The Cavs are shopping backup center Brendan Haywood with the intent of acquiring a backup point guard or inside player, according to Joe Vardon of the Northeast Ohio Media Group. Jason Lloyd of the Akron Beacon Journal wrote last month that the “whispers are growing louder” that Cleveland would part with Haywood’s subtly valuable contract before it reaches its full value as a trade chip this summer. That’s because there’s a strong chance that the Cavs will remain over the tax line come July, which would mean that they couldn’t bring in players via sign-and-trade. That would limit the value of Haywood’s $10,522,500 non-guaranteed salary for next season, giving the Cavs reason to dangle Haywood to teams that could take full advantage of his contract this summer.
Haywood’s cap hit is slightly less than $2.214MM this season, though he’s drawing a total of $9.798MM, with the difference coming from the Mavs, who waived Haywood via amnesty in 2012. The Cavs wouldn’t be able to reap a high-salaried player in return for him before the February 19th trade deadline, thanks to the league’s salary-matching constraints that take cap hits and not amnestied salary into account. Yet they might be able to extract better draft compensation or a higher caliber of player than they would otherwise, given the value of Haywood’s deal to other clubs.

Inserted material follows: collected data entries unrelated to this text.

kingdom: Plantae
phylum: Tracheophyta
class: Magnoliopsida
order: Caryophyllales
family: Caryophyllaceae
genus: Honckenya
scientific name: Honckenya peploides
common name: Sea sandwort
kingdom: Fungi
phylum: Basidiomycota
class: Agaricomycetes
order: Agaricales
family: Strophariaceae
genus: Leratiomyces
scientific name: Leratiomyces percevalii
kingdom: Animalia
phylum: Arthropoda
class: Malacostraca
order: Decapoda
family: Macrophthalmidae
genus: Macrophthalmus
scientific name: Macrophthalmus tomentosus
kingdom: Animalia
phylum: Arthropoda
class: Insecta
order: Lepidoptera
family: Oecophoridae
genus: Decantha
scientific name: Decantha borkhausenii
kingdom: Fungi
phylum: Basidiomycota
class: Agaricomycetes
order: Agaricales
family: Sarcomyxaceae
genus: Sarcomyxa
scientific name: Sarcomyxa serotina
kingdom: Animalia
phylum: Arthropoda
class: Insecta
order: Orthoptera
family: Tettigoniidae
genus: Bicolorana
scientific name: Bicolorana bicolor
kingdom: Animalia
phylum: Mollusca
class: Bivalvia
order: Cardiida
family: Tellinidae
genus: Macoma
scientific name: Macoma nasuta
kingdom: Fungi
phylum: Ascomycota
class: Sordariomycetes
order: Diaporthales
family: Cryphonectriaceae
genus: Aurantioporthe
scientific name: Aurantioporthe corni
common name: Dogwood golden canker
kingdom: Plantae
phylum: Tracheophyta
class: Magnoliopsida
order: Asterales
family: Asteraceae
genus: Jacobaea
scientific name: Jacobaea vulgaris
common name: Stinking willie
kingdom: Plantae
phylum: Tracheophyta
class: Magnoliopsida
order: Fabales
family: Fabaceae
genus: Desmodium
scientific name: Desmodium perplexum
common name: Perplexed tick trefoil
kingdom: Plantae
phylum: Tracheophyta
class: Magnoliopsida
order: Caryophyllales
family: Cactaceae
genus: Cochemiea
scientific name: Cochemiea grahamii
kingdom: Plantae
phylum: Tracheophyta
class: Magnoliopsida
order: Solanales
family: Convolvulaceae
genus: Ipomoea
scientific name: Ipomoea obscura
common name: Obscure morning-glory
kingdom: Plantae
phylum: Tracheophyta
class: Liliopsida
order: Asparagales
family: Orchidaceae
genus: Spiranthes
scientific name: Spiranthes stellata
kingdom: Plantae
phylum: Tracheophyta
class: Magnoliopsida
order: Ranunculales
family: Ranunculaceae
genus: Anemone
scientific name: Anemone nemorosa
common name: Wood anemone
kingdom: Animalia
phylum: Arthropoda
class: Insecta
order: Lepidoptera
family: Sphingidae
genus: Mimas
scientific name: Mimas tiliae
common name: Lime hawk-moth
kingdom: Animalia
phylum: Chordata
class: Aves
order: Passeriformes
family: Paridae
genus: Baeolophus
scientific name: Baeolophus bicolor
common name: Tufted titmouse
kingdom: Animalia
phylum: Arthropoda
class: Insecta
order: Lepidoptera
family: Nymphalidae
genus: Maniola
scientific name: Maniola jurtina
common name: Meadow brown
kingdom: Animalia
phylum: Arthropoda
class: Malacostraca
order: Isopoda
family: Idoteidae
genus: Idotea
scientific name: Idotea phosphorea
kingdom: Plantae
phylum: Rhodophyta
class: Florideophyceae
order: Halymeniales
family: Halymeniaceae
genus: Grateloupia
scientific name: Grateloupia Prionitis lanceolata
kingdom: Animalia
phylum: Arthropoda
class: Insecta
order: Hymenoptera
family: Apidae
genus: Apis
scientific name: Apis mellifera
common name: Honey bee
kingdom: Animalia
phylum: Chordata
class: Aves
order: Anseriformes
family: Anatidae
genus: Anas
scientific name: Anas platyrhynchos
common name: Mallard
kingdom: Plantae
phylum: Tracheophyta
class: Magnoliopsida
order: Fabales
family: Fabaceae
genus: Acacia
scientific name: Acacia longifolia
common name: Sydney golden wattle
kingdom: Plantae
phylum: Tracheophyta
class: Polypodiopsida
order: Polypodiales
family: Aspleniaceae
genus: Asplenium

Keeping Haywood’s contract would still have appeal to the Cavs even if they stay above the tax line, since they could use his salary to trade for a player already under contract who’s making 125% plus $100K of Haywood’s $10,522,500 non-guaranteed salary come July. The Cavs only have about $26.340MM in commitments next season against a tax that’s projected to come in at $81MM. However, that doesn’t include salary for LeBron James, Kevin Love, J.R. Smith or Mike Miller, all of whom have player options, or new deals for soon-to-be restricted free agents Tristan Thompson, Iman Shumpert and Matthew Dellavedova. That $26.340MM figure doesn’t count Timofey Mozgov‘s team option or Haywood’s non-guaranteed salary, either.
The trade value of Haywood is almost entirely tied to his contract, though he did make one start this season in between the time Anderson Varejao tore his Achilles tendon and Cleveland’s acquisition of Mozgov. The 35-year-old Haywood has nonetheless played only 5.3 minutes per game across 17 appearances after missing all of last season with injury.